2007-10-07 23:46:51 | その他
 スカトロもの、なんていうのも憚られるくらいに、なぜだかとても爽やか(な、わけないのに)な小説だった。音大受験のため、個人レッスンを受けにいく。そこで出逢った先生を好きになる。これって『個人教授』の世界だわな。

 しかし、先生は全く教えることには興味がなく、いきなり「洗面器にうんこをして見せなさい」なんて言う。そのあまりのことに驚き、羞恥を感じつつも(あたりまえだ)先生のためにそこにうんこをする。先生は僕のうんこを愛おしそうに見つめる。僕は僕が排泄したものに激しい嫉妬を感じる。

 こんな話ありですか?しかも、その先生ですが、実は男です。とりわけ美しいわけでもない普通の男性だったりするのだ。僕は先生に愛されたいと思う。だから、毎回レッスンの度に先生の前で排便をする。先生に褒められたい一心で。

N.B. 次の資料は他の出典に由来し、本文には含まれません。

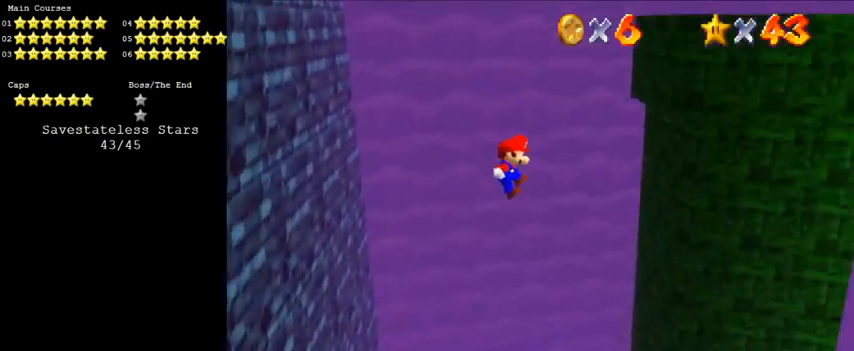
Gameplay with keyboard; each line is a JSON object with the keys held at the frame after it. "events" lists presses ("down") and releases ("up") of "a", "c", "ctrl", "d", "down", "left", "return", "right", "s", "shift", "up", "w", "x" and "y" between this image and that frame as [ms after this image, input, new state], when the widget could be followed in between. No other keys are recorded. Mouse input is not recorded.
{"keys": ["left", "shift"], "events": [[300, "shift", "up"], [400, "left", "down"], [400, "right", "up"], [400, "shift", "down"]]}
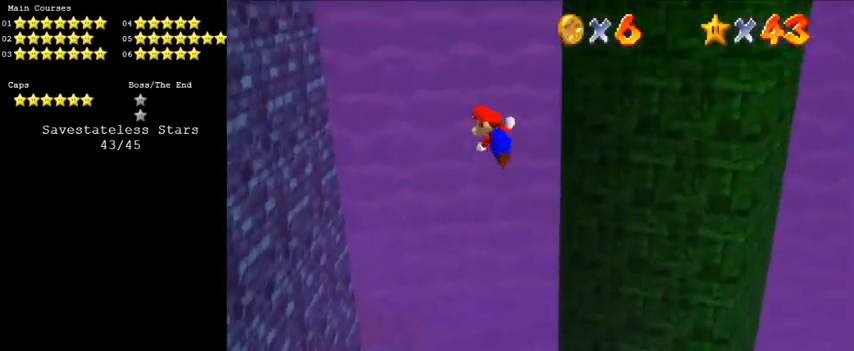
{"keys": ["left", "shift"], "events": []}
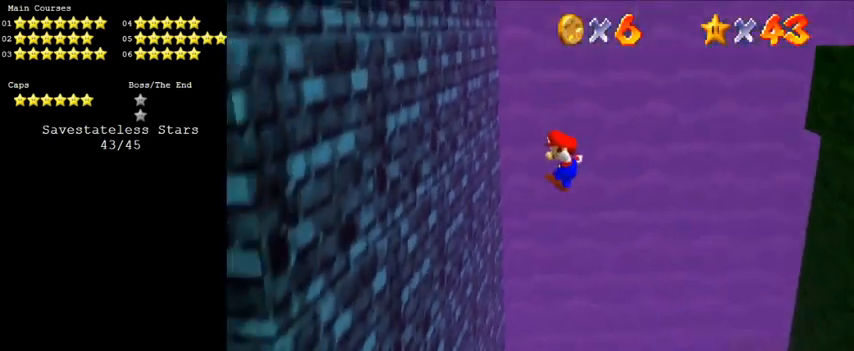
{"keys": ["return", "shift"], "events": [[366, "shift", "up"], [400, "left", "up"], [466, "shift", "down"], [500, "return", "down"]]}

 いつか先生の体に触れたい、いっしょに裸で抱き合いたい、と願う。ここだけとると普通のラブストーリーではないか。だいたいこれは純愛物語なのだ。この小説は2人の愛の軌跡を変態として描くことはない。とても自然なこととして描いていく。だからなんだか清々しかったりもするのだ。

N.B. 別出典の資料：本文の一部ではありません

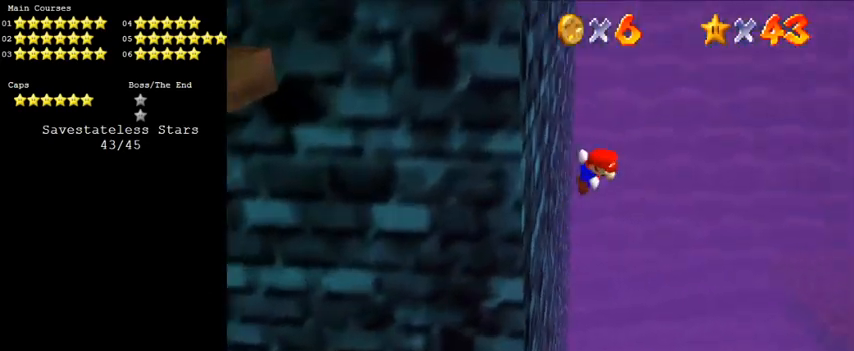
{"keys": ["right", "shift"], "events": [[100, "return", "up"], [133, "shift", "up"], [266, "right", "down"], [333, "shift", "down"]]}
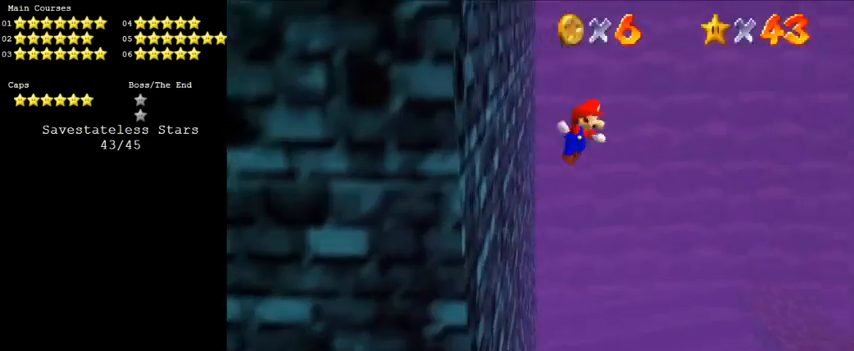
{"keys": ["right", "shift"], "events": []}
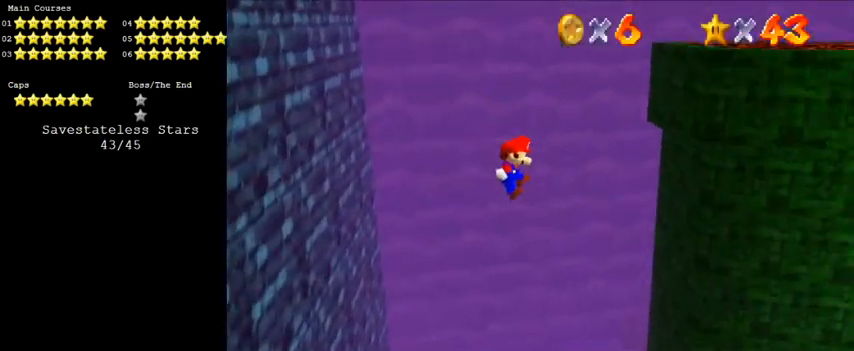
{"keys": ["left", "shift"], "events": [[333, "shift", "up"], [433, "left", "down"], [433, "right", "up"], [433, "shift", "down"]]}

 最初の短編『美しい人』がとても気持ちのいい作品で、この作品集の入り口としてこの作者の姿勢をよく伝えてくる。だからこのタイトルロールの異常なドラマがとても素直に心に入ってくるのかもしれない。といっても『美しい人』も、13歳の妹が2つ年上の兄のことを心身ともに好きになっていく、という気持ちを静かに描く短編で、プラトニックで止めたら綺麗な初恋ものになるのに、もう1歩踏み込んでいくから、あやうい話になってしまう。バランスを崩しそうで崩さないその微妙なところがいい。それを更に2歩、3歩踏み込ませたのが『ピカルディーの三度』なのだが、ここまで踏み込んだのに、やはり崩れないのは凄い。